Title: Efficient Techniques for Recovering 2D Human Body Poses from Images (PhD Thesis)
Authors: Tai-Peng Tian
Date: February 23, 2011
Abstract:
Human parsing recovers the 2D spatial layout of a human figure in an
image. First, patches in the image that resemble body parts, i.e.,
head, torso and limbs, are identified, then a coherent human figure is
assembled from these candidate positions. The human model is
represented as a graph where each vertex represents a body part and
each edge represents a relationship between parts. If the graph is a
tree, then the optimal solution can be recovered efficiently using the
Min-Sum (MS) algorithm. Tree models often return incorrect solutions
with the left and right legs stacked on top of one another. To
overcome this problem, we add constraints to the tree model, yielding
a graph that contains loops. Finding the optimal solution for a loopy
graph is computationally intensive. We propose a Branch and Bound
search algorithm to recover the optimal solution. Our algorithm
converges quickly in practice due to a novel tree structured lower
bound and a fast way for evaluating these lower bounds. Naively,
evaluating each lower bound requires $O(nh)$ time for a graph with $n$
vertices and $h$ candidate body part locations. We develop an $O(1)$
time method for evaluating the lower bound (in most iterations of the
algorithm) by reusing messages from the MS algorithm and using a Range
Minimum Query data structure.

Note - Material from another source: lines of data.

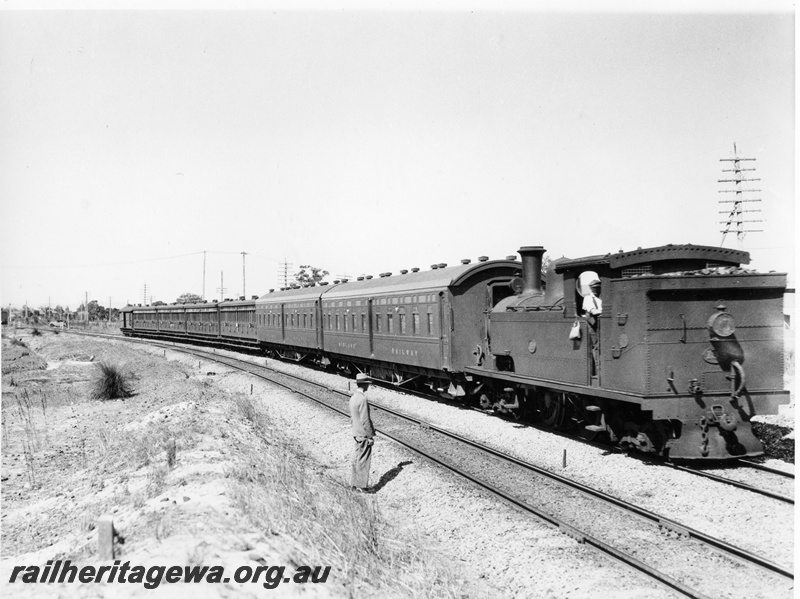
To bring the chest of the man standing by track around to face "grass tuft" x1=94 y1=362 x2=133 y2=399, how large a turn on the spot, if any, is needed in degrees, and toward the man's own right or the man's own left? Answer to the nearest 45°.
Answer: approximately 90° to the man's own left

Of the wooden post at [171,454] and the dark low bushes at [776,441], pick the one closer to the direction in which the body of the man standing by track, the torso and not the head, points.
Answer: the dark low bushes

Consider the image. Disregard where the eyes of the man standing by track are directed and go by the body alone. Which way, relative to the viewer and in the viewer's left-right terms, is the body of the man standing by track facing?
facing away from the viewer and to the right of the viewer

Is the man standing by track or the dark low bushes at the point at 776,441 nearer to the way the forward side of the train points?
the dark low bushes

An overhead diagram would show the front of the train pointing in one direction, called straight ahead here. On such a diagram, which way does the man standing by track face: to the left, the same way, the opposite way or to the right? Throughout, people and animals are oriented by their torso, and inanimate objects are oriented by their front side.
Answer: to the left

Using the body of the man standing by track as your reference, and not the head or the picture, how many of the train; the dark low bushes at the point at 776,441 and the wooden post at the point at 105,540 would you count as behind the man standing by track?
1

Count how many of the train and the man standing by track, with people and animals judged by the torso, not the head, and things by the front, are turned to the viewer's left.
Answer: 0

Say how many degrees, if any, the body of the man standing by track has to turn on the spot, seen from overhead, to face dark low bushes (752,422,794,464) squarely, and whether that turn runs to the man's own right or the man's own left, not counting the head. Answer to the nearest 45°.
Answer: approximately 45° to the man's own right

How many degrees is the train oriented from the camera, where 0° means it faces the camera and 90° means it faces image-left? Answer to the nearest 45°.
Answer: approximately 315°

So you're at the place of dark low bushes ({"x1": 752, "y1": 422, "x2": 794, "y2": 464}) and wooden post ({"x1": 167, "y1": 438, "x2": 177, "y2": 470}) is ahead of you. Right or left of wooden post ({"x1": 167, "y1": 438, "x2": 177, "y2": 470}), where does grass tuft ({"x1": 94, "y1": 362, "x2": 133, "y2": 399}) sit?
right

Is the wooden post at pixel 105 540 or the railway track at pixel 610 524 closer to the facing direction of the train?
the railway track

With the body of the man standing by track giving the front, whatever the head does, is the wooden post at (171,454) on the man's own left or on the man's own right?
on the man's own left
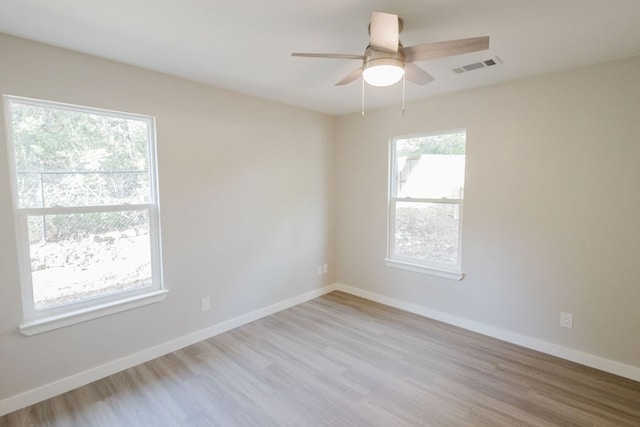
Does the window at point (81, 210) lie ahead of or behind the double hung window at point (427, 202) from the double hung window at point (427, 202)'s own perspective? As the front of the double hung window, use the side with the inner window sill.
ahead

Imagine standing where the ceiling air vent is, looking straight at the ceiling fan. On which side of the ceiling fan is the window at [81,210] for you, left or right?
right

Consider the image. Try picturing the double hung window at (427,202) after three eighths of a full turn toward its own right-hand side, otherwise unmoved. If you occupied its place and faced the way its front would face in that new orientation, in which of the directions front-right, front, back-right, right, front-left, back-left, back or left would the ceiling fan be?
back
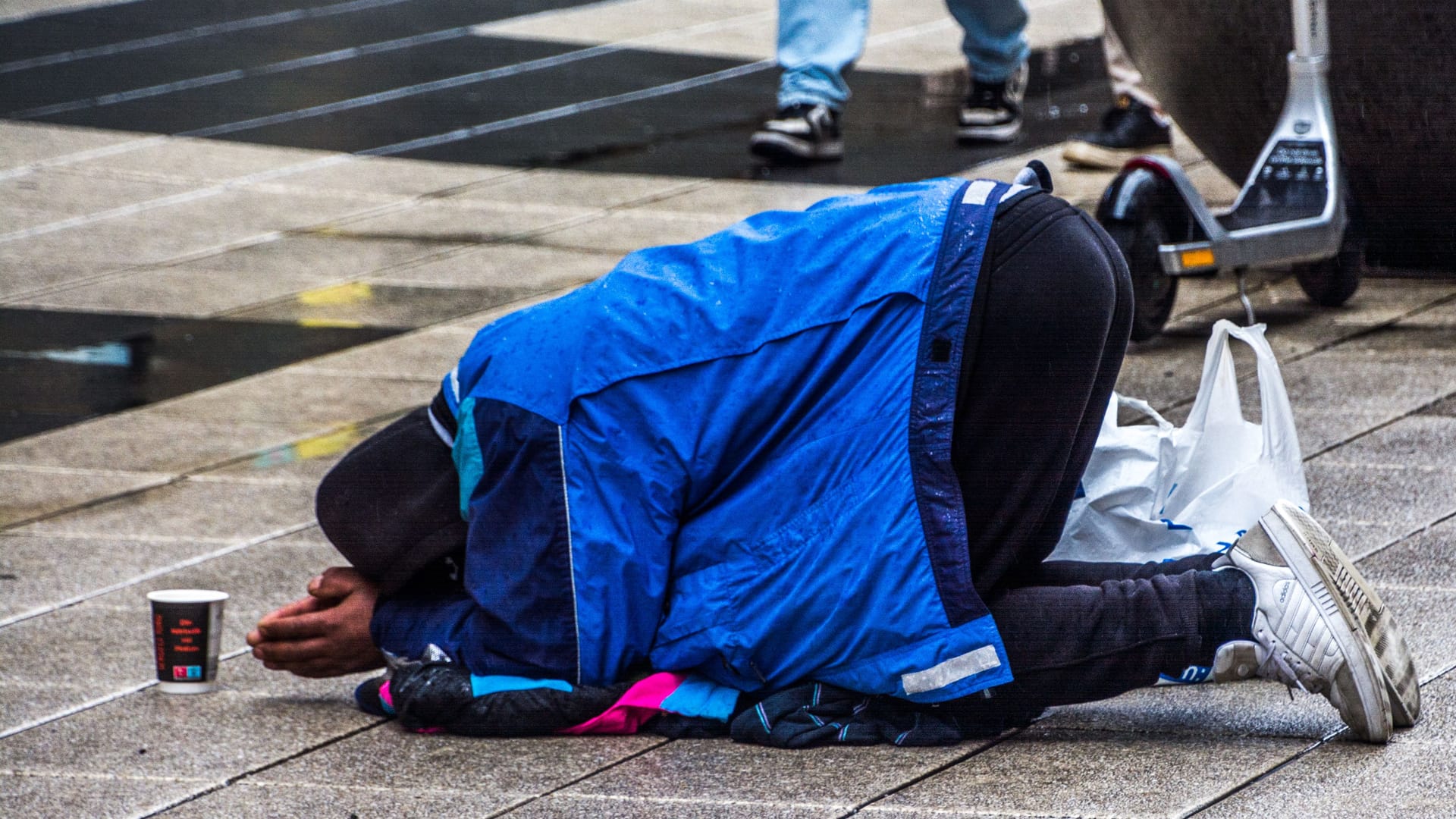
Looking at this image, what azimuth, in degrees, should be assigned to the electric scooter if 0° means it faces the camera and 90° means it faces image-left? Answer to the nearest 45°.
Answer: approximately 225°

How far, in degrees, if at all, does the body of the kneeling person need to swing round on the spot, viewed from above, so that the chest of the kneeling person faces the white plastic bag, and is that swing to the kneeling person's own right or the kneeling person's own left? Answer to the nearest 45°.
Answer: approximately 135° to the kneeling person's own right

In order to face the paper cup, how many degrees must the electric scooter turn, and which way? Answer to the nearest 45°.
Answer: approximately 180°

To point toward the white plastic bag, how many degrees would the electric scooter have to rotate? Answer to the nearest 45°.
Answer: approximately 135° to its right

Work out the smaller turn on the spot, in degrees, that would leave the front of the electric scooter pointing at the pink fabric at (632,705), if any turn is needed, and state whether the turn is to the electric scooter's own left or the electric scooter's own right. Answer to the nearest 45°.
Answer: approximately 135° to the electric scooter's own right

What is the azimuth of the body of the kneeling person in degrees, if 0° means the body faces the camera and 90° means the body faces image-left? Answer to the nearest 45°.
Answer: approximately 90°

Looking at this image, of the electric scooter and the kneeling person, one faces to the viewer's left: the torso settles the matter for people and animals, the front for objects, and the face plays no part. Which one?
the kneeling person

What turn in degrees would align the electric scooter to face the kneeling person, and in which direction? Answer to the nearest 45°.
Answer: approximately 135° to its right

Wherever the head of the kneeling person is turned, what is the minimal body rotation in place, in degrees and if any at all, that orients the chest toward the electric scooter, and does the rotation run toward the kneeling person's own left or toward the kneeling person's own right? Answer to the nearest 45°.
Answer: approximately 135° to the kneeling person's own right

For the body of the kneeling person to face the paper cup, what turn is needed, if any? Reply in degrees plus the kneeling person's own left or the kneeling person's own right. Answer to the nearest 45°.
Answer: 0° — they already face it

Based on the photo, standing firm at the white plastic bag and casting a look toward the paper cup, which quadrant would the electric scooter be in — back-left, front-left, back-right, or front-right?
back-right

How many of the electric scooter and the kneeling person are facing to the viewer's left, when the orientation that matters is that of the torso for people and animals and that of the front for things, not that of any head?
1
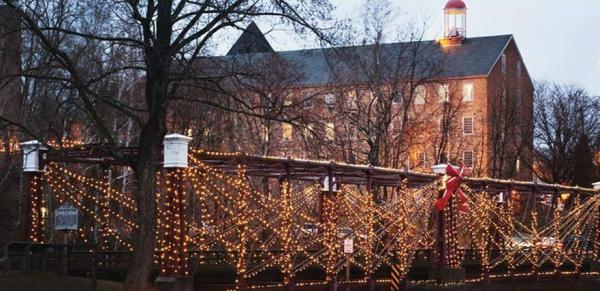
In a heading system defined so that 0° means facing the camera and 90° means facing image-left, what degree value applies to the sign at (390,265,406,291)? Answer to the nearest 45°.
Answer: approximately 0°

We also propose a human parsing model
that encodes the viewpoint and walking phase of the human figure using
the Common Factor Model (CFM). The main computational bottleneck of
the CFM human parsing algorithm involves message creation for each
iteration of the MS algorithm. The original CFM inference requires
$O(kn)$ messages to be created for $k$ iterations of the MS algorithm
in a graph with $n$ vertices. Our new algorithm reduces this to
$O(n)$ messages created. This speedup is based on the insight that
the messages are shifted from one iteration to the next and,
therefore, messages can be created once and then shifted in subsequent
iterations (shifting is an efficient operation which requires $O(1)$
time). In our experiments, the two proposed algorithms yield an order
of magnitude computational speedup over competing algorithms.